In response to a question relating to the staffing of maternity units, Mr Herbert said: "I would like the Primary Care Trust to explain why it is that maternity services need to be centralised but A&E services can apparently be run on a different basis.

"It's very important that when we're being told that proposals are clinically-led, that what that should mean is that they are truly about safety and what is in the best interests of the patient.  These reforms must be driven in the interests of the patient - and cannot be driven in the interests of the producer.

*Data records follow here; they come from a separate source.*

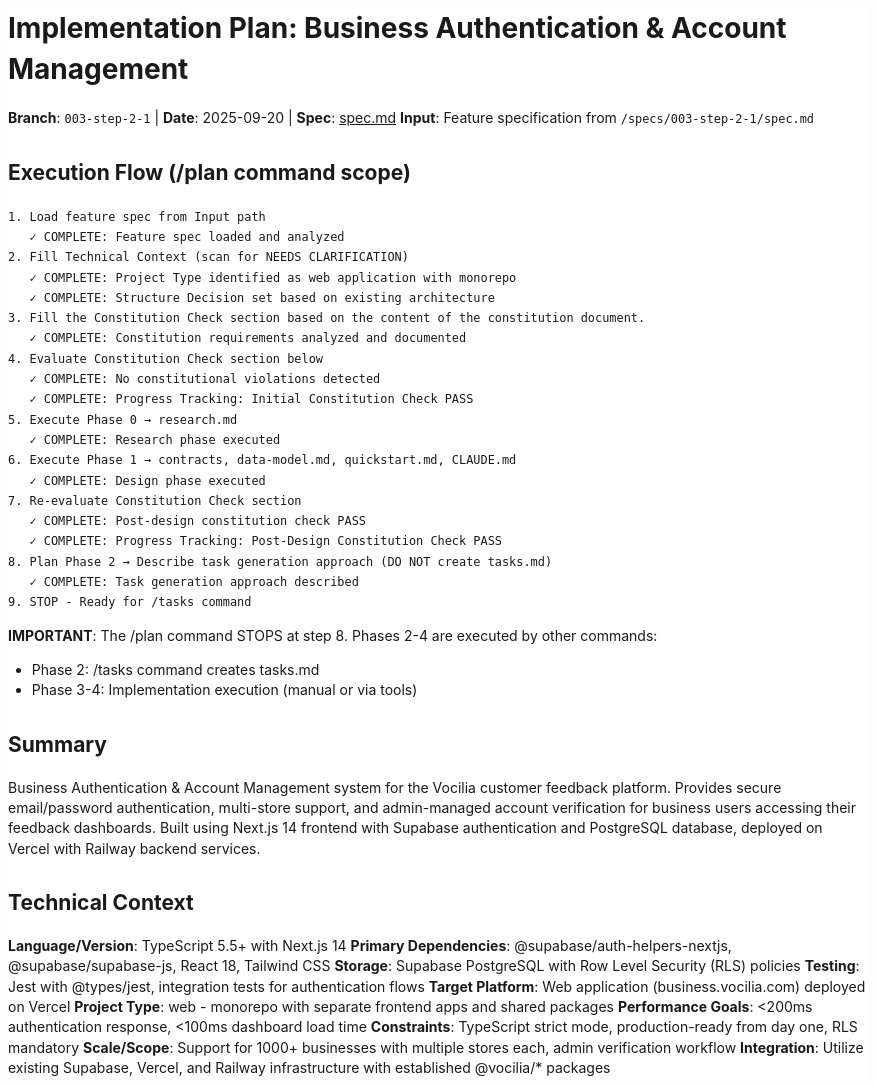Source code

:# Implementation Plan: Business Authentication & Account Management

**Branch**: `003-step-2-1` | **Date**: 2025-09-20 | **Spec**: [spec.md](./spec.md)
**Input**: Feature specification from `/specs/003-step-2-1/spec.md`

## Execution Flow (/plan command scope)
```
1. Load feature spec from Input path
   ✓ COMPLETE: Feature spec loaded and analyzed
2. Fill Technical Context (scan for NEEDS CLARIFICATION)
   ✓ COMPLETE: Project Type identified as web application with monorepo
   ✓ COMPLETE: Structure Decision set based on existing architecture
3. Fill the Constitution Check section based on the content of the constitution document.
   ✓ COMPLETE: Constitution requirements analyzed and documented
4. Evaluate Constitution Check section below
   ✓ COMPLETE: No constitutional violations detected
   ✓ COMPLETE: Progress Tracking: Initial Constitution Check PASS
5. Execute Phase 0 → research.md
   ✓ COMPLETE: Research phase executed
6. Execute Phase 1 → contracts, data-model.md, quickstart.md, CLAUDE.md
   ✓ COMPLETE: Design phase executed
7. Re-evaluate Constitution Check section
   ✓ COMPLETE: Post-design constitution check PASS
   ✓ COMPLETE: Progress Tracking: Post-Design Constitution Check PASS
8. Plan Phase 2 → Describe task generation approach (DO NOT create tasks.md)
   ✓ COMPLETE: Task generation approach described
9. STOP - Ready for /tasks command
```

**IMPORTANT**: The /plan command STOPS at step 8. Phases 2-4 are executed by other commands:
- Phase 2: /tasks command creates tasks.md
- Phase 3-4: Implementation execution (manual or via tools)

## Summary
Business Authentication & Account Management system for the Vocilia customer feedback platform. Provides secure email/password authentication, multi-store support, and admin-managed account verification for business users accessing their feedback dashboards. Built using Next.js 14 frontend with Supabase authentication and PostgreSQL database, deployed on Vercel with Railway backend services.

## Technical Context
**Language/Version**: TypeScript 5.5+ with Next.js 14
**Primary Dependencies**: @supabase/auth-helpers-nextjs, @supabase/supabase-js, React 18, Tailwind CSS
**Storage**: Supabase PostgreSQL with Row Level Security (RLS) policies
**Testing**: Jest with @types/jest, integration tests for authentication flows
**Target Platform**: Web application (business.vocilia.com) deployed on Vercel
**Project Type**: web - monorepo with separate frontend apps and shared packages
**Performance Goals**: <200ms authentication response, <100ms dashboard load time
**Constraints**: TypeScript strict mode, production-ready from day one, RLS mandatory
**Scale/Scope**: Support for 1000+ businesses with multiple stores each, admin verification workflow
**Integration**: Utilize existing Supabase, Vercel, and Railway infrastructure with established @vocilia/* packages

"Now you may argue that it is no fault of their own that we are moving forward to the (EU) Working Time Directive.  But if you take a step back and look at it from the point of view of the taxpayer and the consumer of health care, arguments that say the reason we're having to do all of this is that we want to change the basis of the hours upon which doctors are working are not terribly persuasive ... when it comes to then being told that services which were once local are going to be made much more remote.

"If that's a so-called ‘clinical argument' then I don't think it's a very persuasive one to members of the public.

"So I hope that the HOSC will be able to disentangle these arguments and work out what is truly about clinical safety and what is actually about arrangements which may be suiting people but are not necessarily in the interests of patients."

Responding to a question about the conduct of the public consultation, Mr Herbert said: "I think that the manner in which the Strategic Health Authority went about this early on was highly reprehensible."  

"In the House of Commons we had a presentation from the Strategic Health Authority (April 2006) at which no mention was made at all of the potential downgrading of A&E services.  There was general ‘fluffy' talk about reconfiguring services.

"It was only afterwards that we discovered from leaked papers from the Strategic Health Authority that they had had consultants working on these proposals for some time and were at an advanced stage in terms of formally proposing the downgrading of hospitals.

"Then when they published their document, again it didn't make any reference to specific hospitals or specifically to what might happen.  It just talked loosely about redesigning health care in the future.

"As a result, enormous fears were stoked and we had this extraordinary pre-consultation period when it was very difficult to judge what we were consulting about.  They gravely mishandled this."

JHOSC brings together local, district and county councillors from West Sussex, East Sussex, Brighton and Hove, Surrey, Portsmouth and Hampshire.  Its role is to review the ‘Fit for the Future' proposals put forward by the West Sussex Primary Care Trust.